Trying it Out Myself
As I was curious to as if this therapy method works, I decided to try it out on myself. And no, I am in no way a professional therapist or a scientist. But I just thought, why not? Why shouldn’t I try it on myself? The only thing that could go wrong is if nothing would happen (although I did feel like I was perhaps deliberately trying to give myself a split personality haha).
Anyway, back to my experience using this method.
Short summary: it works!
I first sat down with myself and allowed myself to be fully honest about the characteristics of my own personality that I would like to change. This wasn’t too hard since I’m always journaling and analyzing myself in my day-to-day life anyway. After identifying 2 main things, I created this “persona”, as by the instructions I found in my literature – Personality: Theory and Research by Daniel Cervone and Lawrence A. Pervin (affiliate link). One of those things for me was to stop self-shaming, or trying to hold myself up to some sort of moral high ground for small things.
Then for one month following, I would pretend to be this persona I’ve created, when I felt the need.
For example, if I was hesitant to behave in a way that I wanted to behave, I would remind myself “pretend to be X”; If I was experiencing anxiety for something I’ve done, I also reminded myself of: How would X relate to this?

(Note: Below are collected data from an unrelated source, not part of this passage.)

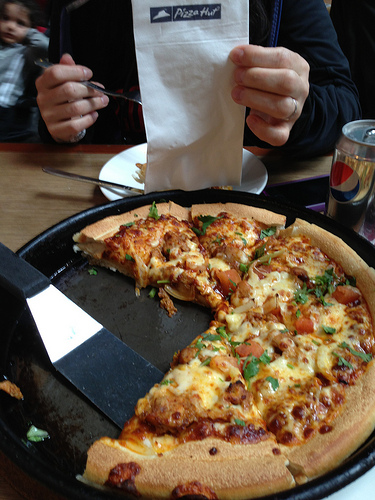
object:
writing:
[149, 5, 222, 20]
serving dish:
[0, 202, 375, 500]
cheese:
[104, 213, 374, 453]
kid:
[0, 0, 51, 143]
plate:
[97, 143, 267, 202]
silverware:
[34, 59, 143, 107]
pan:
[0, 186, 374, 500]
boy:
[35, 0, 362, 159]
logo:
[329, 161, 361, 205]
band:
[284, 99, 298, 121]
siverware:
[40, 165, 145, 194]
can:
[324, 120, 375, 242]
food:
[74, 201, 375, 500]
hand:
[228, 42, 310, 146]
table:
[2, 143, 374, 500]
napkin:
[129, 0, 247, 194]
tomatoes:
[297, 313, 314, 333]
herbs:
[294, 266, 341, 307]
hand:
[35, 53, 109, 142]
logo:
[149, 7, 170, 23]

And, my experience was that it did help me a lot.
It was a very effective way to transfer and project any social fear or anxiety onto this made-up persona, taking the burden off myself and my ego. My experience is that this method allowed me to be freer, and let go of some of the restrictions I’ve put on myself regarding appropriate behavior or thought patterns.
Moving forward, I’ve decided to continue using this method as long as it serves me (as it has).
Why does it Work?
If you haven’t read my other articles on personal development, a short summary is that I believe that our perception of “ourselves” is simply the construct of our ego. What we identify as “me”, is just our ego. I believe that the true nature of any human is simply our consciousness/awareness. Everything else such as our name, our sexual or gender identity, our relationships with others, our identifications with sub-cultures, and more, are just labels we’ve embraced as we grew up. But those things are just neural patterns in our brains that have become solid as it’s been activated again and again.

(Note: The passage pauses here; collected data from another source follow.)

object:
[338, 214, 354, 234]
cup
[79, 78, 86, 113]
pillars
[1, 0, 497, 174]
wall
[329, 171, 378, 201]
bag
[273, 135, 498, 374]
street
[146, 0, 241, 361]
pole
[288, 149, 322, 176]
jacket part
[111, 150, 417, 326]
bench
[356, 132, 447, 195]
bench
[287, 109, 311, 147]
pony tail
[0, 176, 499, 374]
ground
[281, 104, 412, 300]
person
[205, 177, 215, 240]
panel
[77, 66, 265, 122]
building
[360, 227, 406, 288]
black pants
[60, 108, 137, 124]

Recommended read: What are words of affirmation? Positive Affirmations & Love Language
If we believe my view of the self to be true then it is also logical to believe that the method I tried out would work. If we are not our behavior (set in stone), then practicing other types of behavior would change the structure of our brains and in turn, change our default behavior.

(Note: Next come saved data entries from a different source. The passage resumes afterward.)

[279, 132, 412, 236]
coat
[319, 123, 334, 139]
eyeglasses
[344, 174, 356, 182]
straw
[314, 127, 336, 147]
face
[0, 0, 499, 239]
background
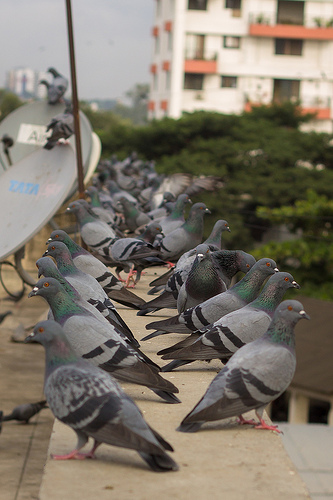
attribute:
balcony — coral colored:
[183, 56, 218, 73]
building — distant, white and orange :
[144, 1, 331, 123]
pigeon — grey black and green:
[141, 259, 281, 341]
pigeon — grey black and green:
[153, 271, 301, 373]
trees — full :
[183, 109, 328, 226]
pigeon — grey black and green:
[183, 292, 318, 436]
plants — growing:
[254, 12, 331, 31]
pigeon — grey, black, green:
[43, 244, 140, 359]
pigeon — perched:
[43, 105, 73, 147]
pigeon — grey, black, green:
[43, 287, 191, 409]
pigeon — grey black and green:
[174, 243, 227, 314]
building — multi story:
[144, 0, 330, 141]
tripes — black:
[57, 391, 127, 440]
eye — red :
[287, 277, 292, 283]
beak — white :
[291, 280, 298, 284]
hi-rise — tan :
[146, 4, 320, 128]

This is not to say that we can change every single thing about our personality or our behavior by using this method. Of course, much of our behavior is in fact genetic and so deep into our personality structure that it’s nearly impossible to change without some type of brain trauma. But even so, we do have the ability to change some aspects of our personality. And as research continues, I believe we’ll find even more ways of reprogramming our own minds.
I know some people find it unsettling, to try to change who someone is, and I can understand that. But if we don’t take accountability for ourselves, then who is doing it? If we are not the ones deciding about our own behavior, that means that someone or something else is doing it for us (genetics or other people). Isn’t it better to be the one who’s in as much control as possible over ourselves?